I left Shrewsbury and I went to the National Express Bus Station there. I said, “Where’s your next bus going?” and I got a very strange look. It was going to Manchester.
So I said, “Hmm, yeah, why not” and the ticket cost me 20 pounds and 20 pence and I ended up having to borrow 20 pence off somebody because I had no change.
I didn’t know Manchester, never been there. All I knew about Manchester was the I.R.A. bombing in the 80s. That’s all I knew about it, and obviously the football. So we’re coming in and as we sort of hit the city, I was watching the trail of the Big Issue sellers.
So then we got off at the coach station and I went back to the nearest one and asked the guy where I should go. He says, “Well, round that corner there, there’s a day centre, go in there and I’ll meet you in there when it’s about to shut and I’ll take you to the YMCA hostel.” That doesn’t exist anymore.
So then this guy met me and he took me around to the YMCA. Because it was men only, they wouldn’t let me sleep there, but they took me to a women’s hostel not far away. The next night, I went to this night shelter. It was a big sports hall with 30 beds. That’s all it was. There was no privacy, no separation between the men and the women, except for the fact that the women are all in one corner and the men are in the rest of it.
Then Barnabas got me into a hostel and, again, that doesn’t exist anymore.

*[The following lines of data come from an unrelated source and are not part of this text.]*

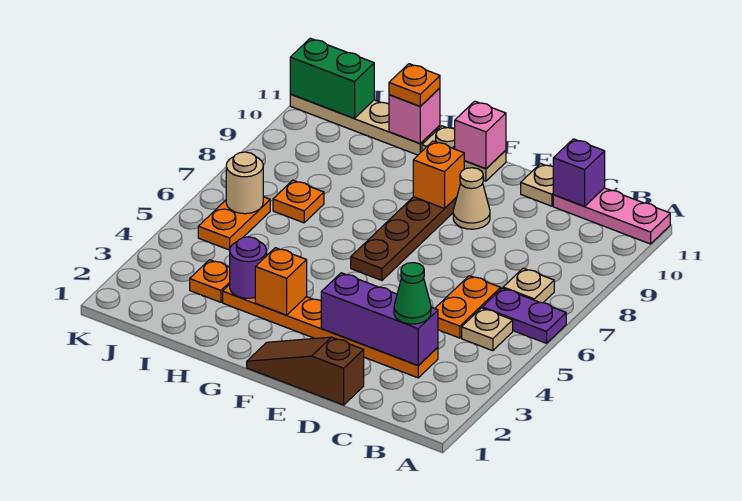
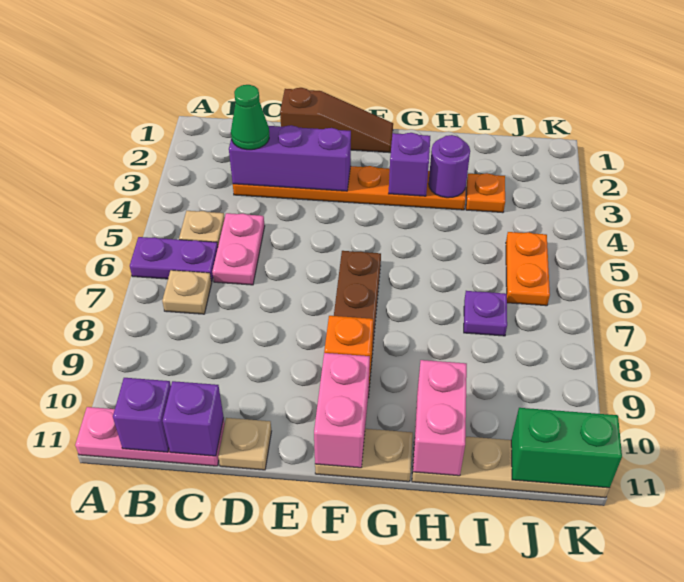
none -> purple 1x1 brick [113,378,171,452]
orange 1x2 plate [435,276,501,338] -> pink 1x2 plate [212,213,265,285]
tan 1x1 cone [453,168,490,229] -> none
pink 1x1 brick [455,101,506,169] -> pink 1x2 brick [314,353,370,468]
orange 1x1 brick [255,248,307,315] -> purple 1x1 brick [389,133,430,196]
pink 1x1 brick [389,88,440,144] -> pink 1x2 brick [413,360,467,476]
orange 1x1 plate [389,64,440,106] -> none
orange 1x1 plate [273,180,324,223] -> purple 1x1 plate [464,291,507,336]
tan 1x1 round brick [226,152,263,214] -> none

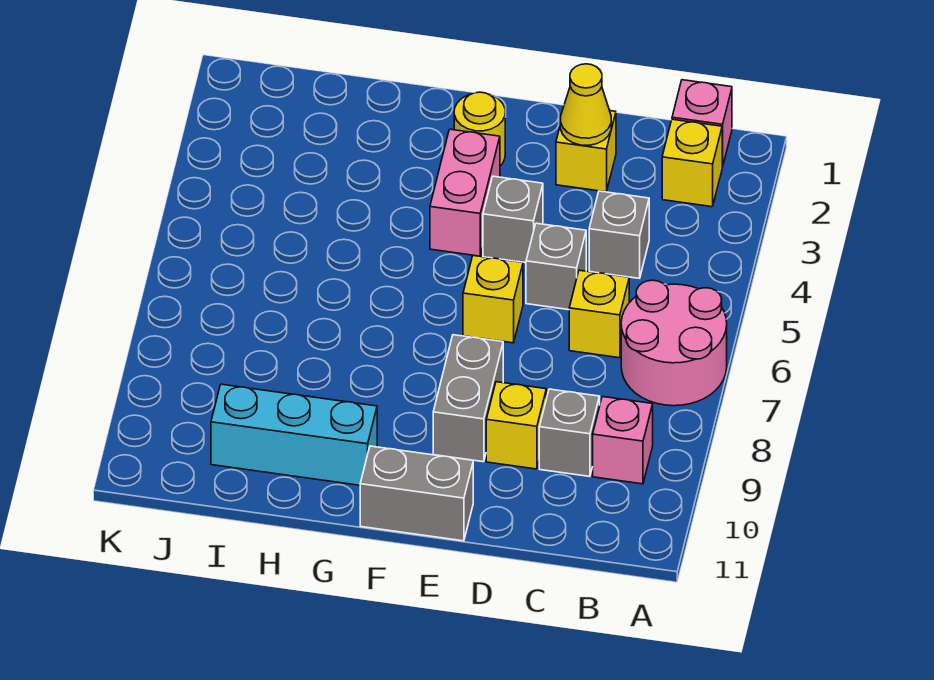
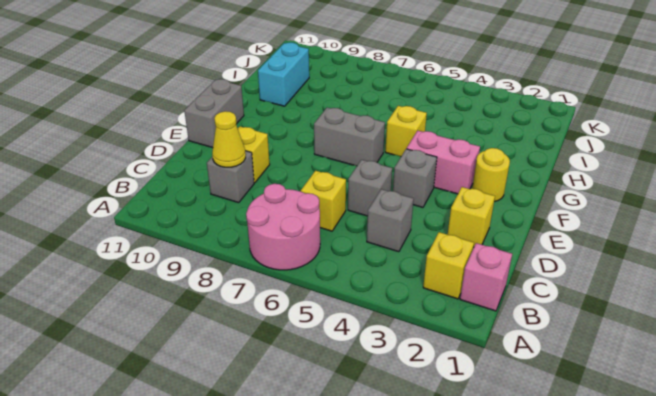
pink 1x1 brick [593,397,653,484] -> none
yellow 1x1 cone [560,64,611,145] -> yellow 1x1 cone moved to [212,111,246,167]
yellow 1x1 brick [463,256,523,343] -> yellow 1x1 brick moved to [385,106,427,157]
grey 1x2 brick [433,335,503,462] -> grey 1x2 brick moved to [314,108,385,166]
cyan 1x3 brick [211,384,377,485] -> cyan 1x2 brick [258,43,309,106]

You know, all these places that people can go, they just don’t exist anymore. It’s not as if the amount of homeless people have halved or anything. If anything, it’s got worse.
I spent 18 hilariously wonderful months in that hostel so that I could get that local connection. The all-important local connection.
Then I got a flat from there in central Salford and, again, that flat doesn’t exist anymore. They found asbestos in the walls of the block. They’ve knocked them all down.
They are now rebuilding on that spot, but from what I’ve heard, they’re not going to be for the likes of me or my friends, we will not be able to afford them.